Nick Ramsbottom
Nick Ramsbottom

Reputation: 673

Select which array to write to based on variables given to a function, Lua

I am trying to run this code:

function calcs.grps(Number,ion_color)
    grp .. ion_color .. Y[Number] = (ion_py_mm)
    grp .. ion_color .. Z[Number] = (ion_pz_mm)
end

in a Lua script, the arrays already exist (eg grp2Y,grp5Z etc) and I want to use this function to populate them based upon the two variables fed in. I keep getting the error ' '=' expected near '..' '. What am I doing wrong?

To flesh it out a bit:

I am 'flying' 120 ions in my simulation. This is actually 12 groups of 10 ions. The individual groups of 10 are distinguished by ion_color, which is an integer value from 1 to 12. The variable 'Number' just cycles through 1 to 10 each time before moving on to the next color.
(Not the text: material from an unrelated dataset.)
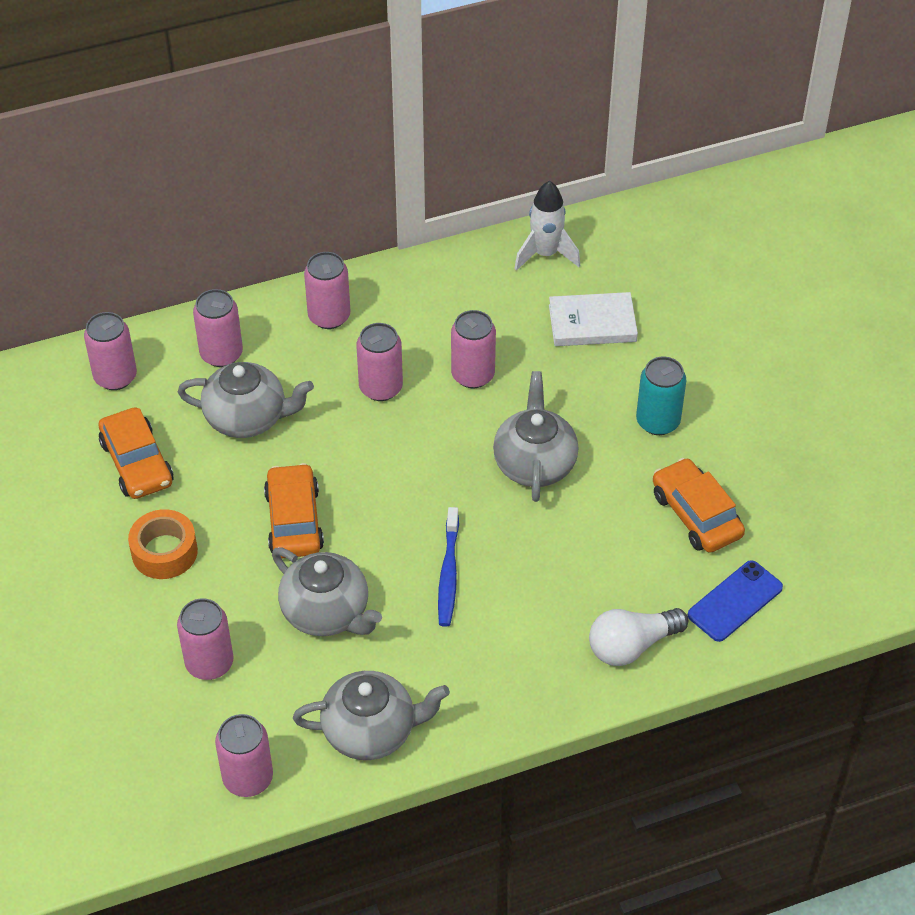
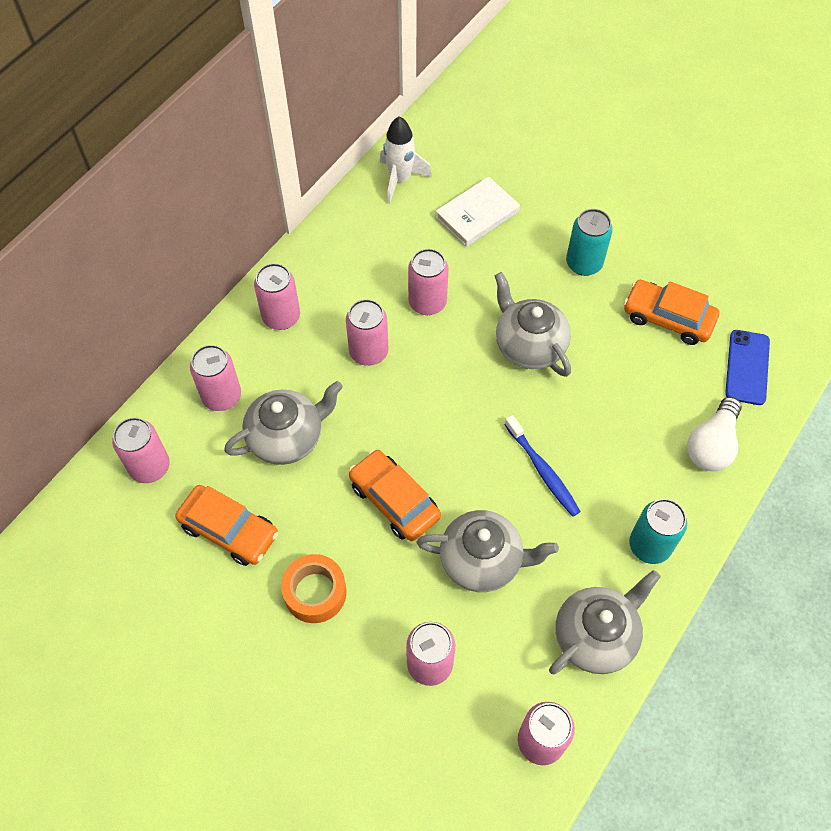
camera: 35 degrees left, 10 degrees up
(489, 691) = (649, 545): none -> turquoise can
Once I have populated these arrays I want to get the standard deviation for each group.

Thank you!

Upvotes: 1

Views: 62

Answers (2)

warspyking
warspyking

Reputation: 3113

The technical answer to your question is to simply index _G, _G is a table which holds all global variables:

function calcs.grps(Number,ion_color)
    _G['grp' .. ion_color .. Y'][Number] = (ion_py_mm)
    _G['grp' .. ion_color .. 'Z'][Number] = (ion_pz_mm)
end

But I think the better question, is why aren't you organizing it like this...

local ions = {
    Red = {
        {
            Y = 0, --Y property
            Z = 0 --Z property
        },
        --Continue your red ions
    },
    NewColor = {
            Y = 0, --Y property
            Z = 0 --Z property
        },
        --Continue this color's ions
    },
    --You get the idea
}

function calcs.grps(color, number)
    ions[color][number].Y = (ion_py_mm)
    ions[color][number].Z = (ion_pz_mm)
end

Then you would pass a color, and a number indicating which ion of this color

It looks a lot cleaner, IMO.

Upvotes: 1

Oleg V. Volkov
Oleg V. Volkov

Reputation: 22431

You can't "construct" name of variable, but you can construct an index. Use two levels of nested tables.
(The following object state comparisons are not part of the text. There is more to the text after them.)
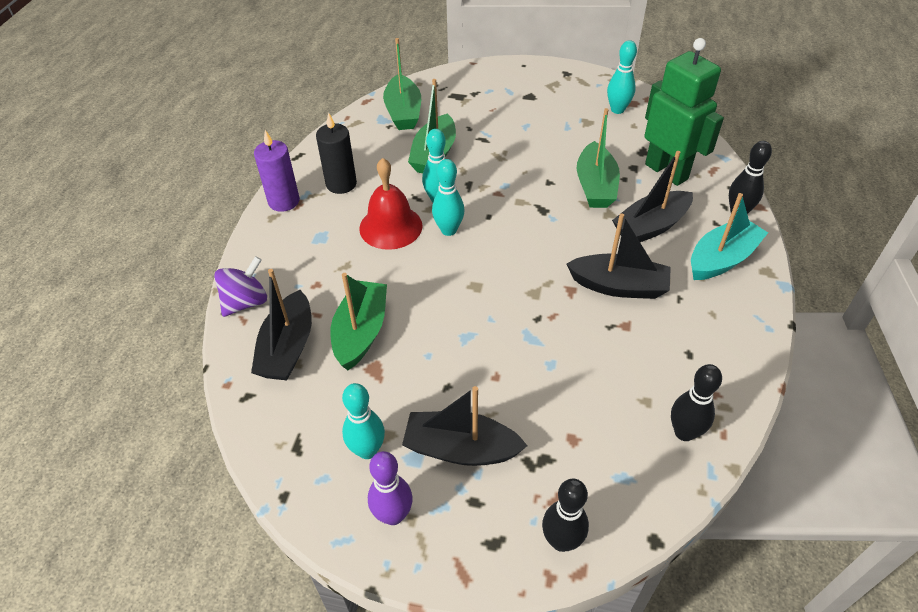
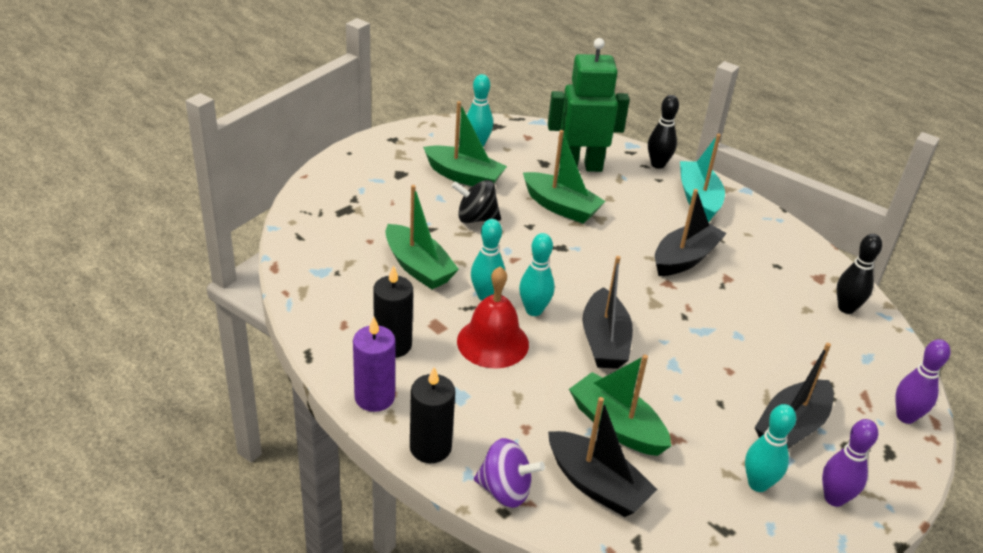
camera: 60 degrees left, 10 degrees down
(246, 302) = (505, 490): purple spinning top -> purple spinning top turned 120 degrees clockwise
(258, 248) = (430, 447): none -> black candle
(403, 112) = (327, 253): green boat -> green boat (464, 176)
(523, 153) = (476, 218): none -> black spinning top
(561, 541) = (905, 416): black bowling pin -> purple bowling pin
(651, 226) = (634, 208): black boat -> black boat (604, 341)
function calcs.grps(Number,ion_color)
    ion['grp' .. ion_color .. 'Y'][Number] = (ion_py_mm)
    ion['grp' .. ion_color .. 'Z'][Number] = (ion_pz_mm)
end

Well, actually you can, since all global variables are just entries in _G table, but don't do that since it is bad - it is unreadable, makes stuff spill to other functions you didn't intend to, etc.